The natural inclination, as we’ve seen over the last decade, is to start building fences and threatening to toss some of ‘them guys’ out should we ever get our hands on ’em. Beyond its juvenility, this strategy just isn’t effective.
If we are to attack this in a physical, cops and robbers, gun ’em down at the border kind of way, we’ll first need to be able to actually locate the aliens we want to prosecute; something which we’ve been remarkably poor at, hitherto. The city of New York alone has an estimated illegal population of anywhere between 50,000 and 100,000, yet less than 1,000 were deported in the last year. That’s somewhere in the ballpark of 1%, a figure of failure by all accounts. If we’re going to act like this is a serious problem, we need to start treating it like one.
We’ll do that first by opening up our boarders, while maintaining an existent yet unobtrusive monitoring system, denying entrance to only criminals and the infectiously ill. Make it so that it’s easy to gain proper citizenship rather than the strenuous years (seriously, years) of waiting the current system demands for Latin immigrants. This immediately eliminates a needless crime, and furthermore, boosts the American job force with an influx of more of the famously intrepid Mexican workers. Black market immigration happens when supply (the ability to immigrate) is artificially lowered while the demand (the desire to immigrate) is unfaltering. It’s simple economics and we can’t expect it to change no matter how high we build our fences.

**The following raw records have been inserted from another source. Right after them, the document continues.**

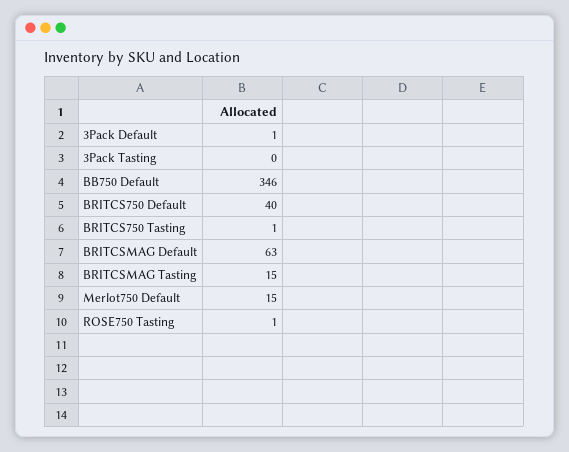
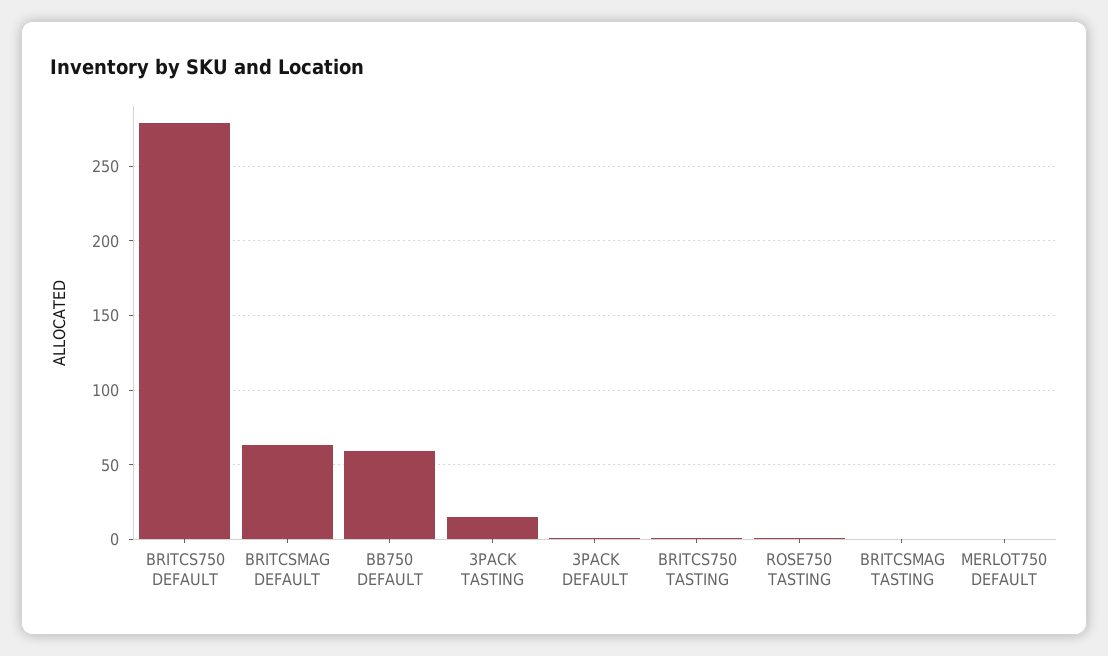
  {
    "3Pack Default": 1,
-   "3Pack Tasting": 0,
+   "3Pack Tasting": 15,
-   "BB750 Default": 346,
+   "BB750 Default": 60,
-   "BRITCS750 Default": 40,
+   "BRITCS750 Default": 280,
    "BRITCS750 Tasting": 1,
    "BRITCSMAG Default": 63,
-   "BRITCSMAG Tasting": 15,
+   "BRITCSMAG Tasting": 0,
-   "Merlot750 Default": 15,
+   "Merlot750 Default": 0,
    "ROSE750 Tasting": 1
  }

Secondly, we would open up marijuana to free transaction, legitimizing it with the FDA, even if only in the states on the southern border. This works in compound with the first step in order to relatively eliminate the very desire to immigrate illegally. Not only that, it would immediately alleviate the pervasive cartel problem in Arizona and Southern California. Again, simple economics going back to the black market principle. If marijuana is legitimized, its value will drop rapidly as the supply will swell in massive proportions while the demand will remain relatively unchanged. If marijuana’s worth 5 bucks rather than 50, it’s not worth distributing on the street, and ergo, we see the virtual end of Mexican drug immigration. Rather than continue more of the same clumsy reactionary measures, we’d be cutting off the problem at the root, saving untold millions on policing a crime we ourselves fabricated and fostered into maturity.
Finally, once our base is relatively sure, we’d clean up what’s remaining with the ever-unpopular policy of amnesty. But know, it may not mean what you think. To most Congressional Democrats promoting such a policy, amnesty is no handout. There is a certain penalty to make sure cognizance of the law still exists, a fine and enforcement of the signing of paperwork, but it remains a utility-positive punishment rather than simple knee-jerk reactionary policy. After paying a substantial, ideally progressive, fine and after submitting the required paperwork needed for proper immigration, the former ‘criminal’ would be rehabilitated into a functioning member of American society, useful and taxable.